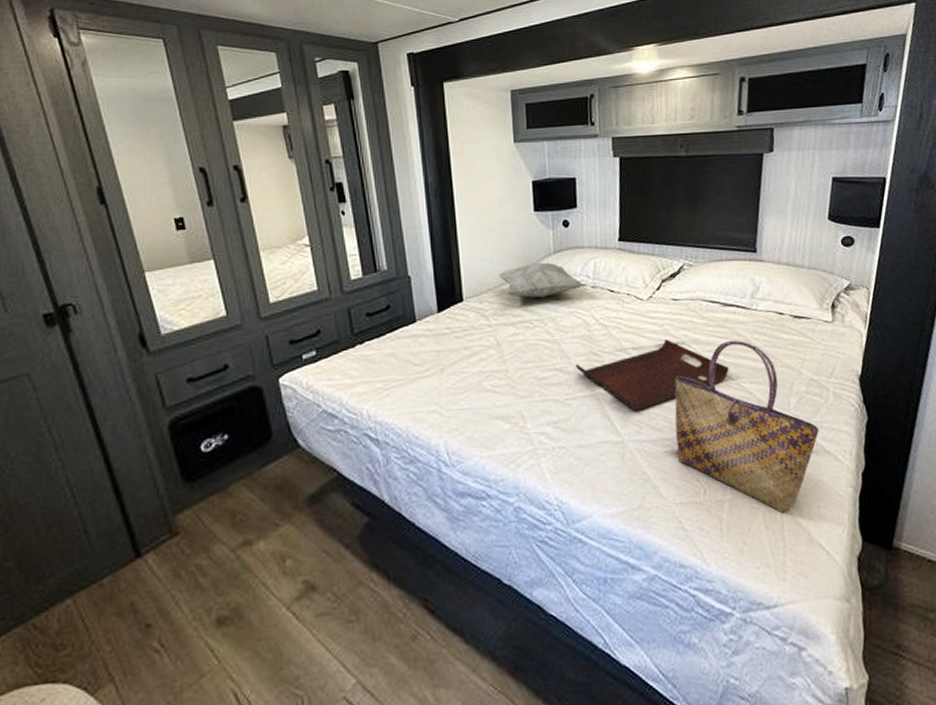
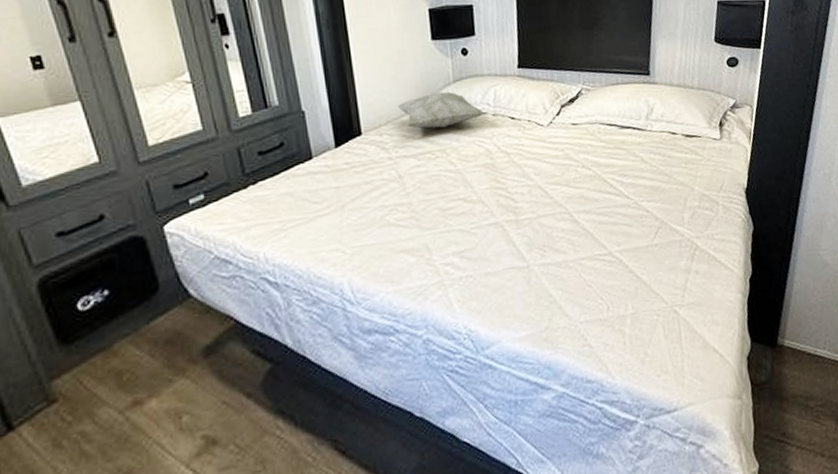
serving tray: present [576,339,729,411] -> none [480,163,628,235]
tote bag: present [674,339,820,514] -> none [577,160,712,323]

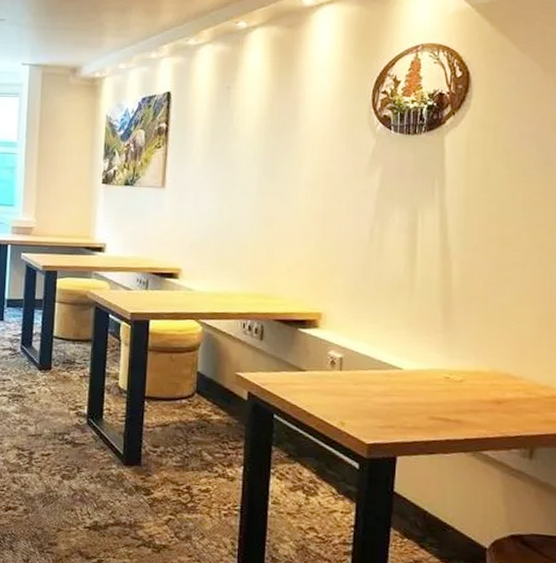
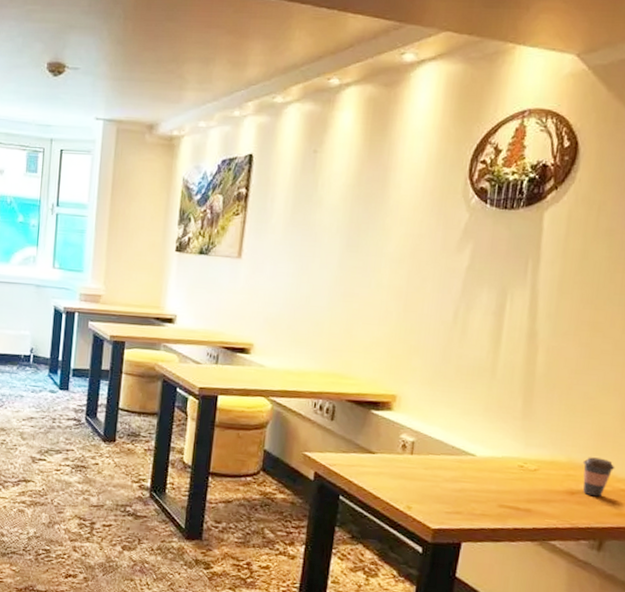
coffee cup: none [505,366,537,405] -> present [582,457,615,497]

▬▬▬

WHAT THE TASK ASKS: Reproduce the data above word for word and omit the images.

THE ANSWER:
serving tray: present [576,339,729,411] -> none [480,163,628,235]
tote bag: present [674,339,820,514] -> none [577,160,712,323]

coffee cup: none [505,366,537,405] -> present [582,457,615,497]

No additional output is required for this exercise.